Geometry breakdown is:
-71 HTA and 74 STA. I used a pretty long rake (50mm) fork to push the front wheel out a bit to help deal with Jason's annoying fender-overlap issues. With 40c tires, that means trail in the high 60s and front center of 61cm.
-The STA is a degree steeper than Jason usually rides so that he can use a setback post for a bit more cush.
-Chainstays are 45.5cm - nice and long for pannier clearance and stability on those long straight dirt roads that disappear on the horizon.
-BB height is nice and low at 265mm (again assuming big tires). Not great for a crit, but awesome for a long cruise or even a long hard effort out in the boonies. Without full on MTB tires, you're not going to get to a lean angle where hitting a pedal on the dirt is an issue in most cases so low and long is where it's at for this kind of bike.
-Clearance for 40c tires, fenders, bags, 3 water bottles, and the kitchen sink.

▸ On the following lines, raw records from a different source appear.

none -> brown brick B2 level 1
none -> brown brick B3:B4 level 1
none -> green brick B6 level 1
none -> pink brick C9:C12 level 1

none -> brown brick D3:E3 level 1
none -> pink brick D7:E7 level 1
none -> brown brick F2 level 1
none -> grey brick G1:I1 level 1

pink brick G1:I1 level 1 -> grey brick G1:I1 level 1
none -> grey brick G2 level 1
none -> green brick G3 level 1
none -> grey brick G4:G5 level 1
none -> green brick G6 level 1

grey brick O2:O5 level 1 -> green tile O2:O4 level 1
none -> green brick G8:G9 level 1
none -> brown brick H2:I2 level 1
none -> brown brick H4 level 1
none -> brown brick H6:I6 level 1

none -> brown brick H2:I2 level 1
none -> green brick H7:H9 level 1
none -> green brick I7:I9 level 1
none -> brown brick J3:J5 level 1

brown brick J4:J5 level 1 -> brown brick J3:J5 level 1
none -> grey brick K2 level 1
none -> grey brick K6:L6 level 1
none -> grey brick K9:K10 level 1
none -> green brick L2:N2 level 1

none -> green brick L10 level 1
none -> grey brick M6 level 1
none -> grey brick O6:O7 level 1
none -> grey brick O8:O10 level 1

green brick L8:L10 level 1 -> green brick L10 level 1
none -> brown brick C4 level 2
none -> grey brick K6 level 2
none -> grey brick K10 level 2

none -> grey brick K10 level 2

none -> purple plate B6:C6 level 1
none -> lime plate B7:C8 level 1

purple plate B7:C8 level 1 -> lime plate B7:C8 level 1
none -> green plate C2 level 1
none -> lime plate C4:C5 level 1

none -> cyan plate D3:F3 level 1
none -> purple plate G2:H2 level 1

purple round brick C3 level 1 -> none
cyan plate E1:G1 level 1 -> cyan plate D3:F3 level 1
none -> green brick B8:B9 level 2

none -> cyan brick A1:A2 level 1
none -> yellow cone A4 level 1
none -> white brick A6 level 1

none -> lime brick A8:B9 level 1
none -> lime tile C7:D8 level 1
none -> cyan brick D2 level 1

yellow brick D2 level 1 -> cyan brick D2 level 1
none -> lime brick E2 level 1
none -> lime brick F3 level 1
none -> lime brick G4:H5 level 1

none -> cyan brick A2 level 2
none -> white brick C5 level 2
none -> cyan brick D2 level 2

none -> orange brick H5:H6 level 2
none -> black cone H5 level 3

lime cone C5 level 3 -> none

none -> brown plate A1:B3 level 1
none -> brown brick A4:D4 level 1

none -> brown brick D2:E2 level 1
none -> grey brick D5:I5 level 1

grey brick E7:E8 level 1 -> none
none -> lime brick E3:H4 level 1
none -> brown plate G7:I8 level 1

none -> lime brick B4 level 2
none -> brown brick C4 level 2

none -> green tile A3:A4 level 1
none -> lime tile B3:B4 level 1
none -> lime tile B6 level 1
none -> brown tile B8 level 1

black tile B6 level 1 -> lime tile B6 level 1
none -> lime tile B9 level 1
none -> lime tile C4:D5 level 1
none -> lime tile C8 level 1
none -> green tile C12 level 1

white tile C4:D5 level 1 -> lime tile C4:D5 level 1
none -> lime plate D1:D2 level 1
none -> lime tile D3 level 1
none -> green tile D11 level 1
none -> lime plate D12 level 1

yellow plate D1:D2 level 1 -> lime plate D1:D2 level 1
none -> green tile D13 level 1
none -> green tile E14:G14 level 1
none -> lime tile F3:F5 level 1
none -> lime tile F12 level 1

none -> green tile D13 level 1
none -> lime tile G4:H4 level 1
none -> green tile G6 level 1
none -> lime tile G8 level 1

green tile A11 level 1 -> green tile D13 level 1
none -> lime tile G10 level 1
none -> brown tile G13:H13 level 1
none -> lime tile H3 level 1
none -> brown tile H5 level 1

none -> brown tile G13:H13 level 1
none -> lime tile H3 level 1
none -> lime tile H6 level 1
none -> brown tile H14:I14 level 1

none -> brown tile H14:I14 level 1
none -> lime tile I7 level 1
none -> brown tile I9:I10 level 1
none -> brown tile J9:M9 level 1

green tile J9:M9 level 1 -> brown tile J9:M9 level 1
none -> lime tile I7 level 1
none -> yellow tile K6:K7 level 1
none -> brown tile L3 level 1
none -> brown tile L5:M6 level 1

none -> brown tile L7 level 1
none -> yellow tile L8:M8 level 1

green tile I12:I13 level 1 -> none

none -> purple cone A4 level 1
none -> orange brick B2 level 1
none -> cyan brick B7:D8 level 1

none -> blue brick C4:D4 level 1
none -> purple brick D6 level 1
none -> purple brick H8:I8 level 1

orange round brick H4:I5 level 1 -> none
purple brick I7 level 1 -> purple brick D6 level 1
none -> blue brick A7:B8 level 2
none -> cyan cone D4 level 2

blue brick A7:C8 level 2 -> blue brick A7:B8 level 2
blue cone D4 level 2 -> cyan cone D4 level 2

-Tubing is mostly Supertherm and Verus. Touring/gravel bikes get the crap beaten out of them and carry heavy loads so super thin/light tubes are a waste here. Frame is still a respectable 2050g, though.
-Paragon low mounts in swanky stainless. I love these dropouts for this kind of bike - they keep the caliper out of the way of the racks and bags really nicely.

Long story short - a bike for getting away from it all.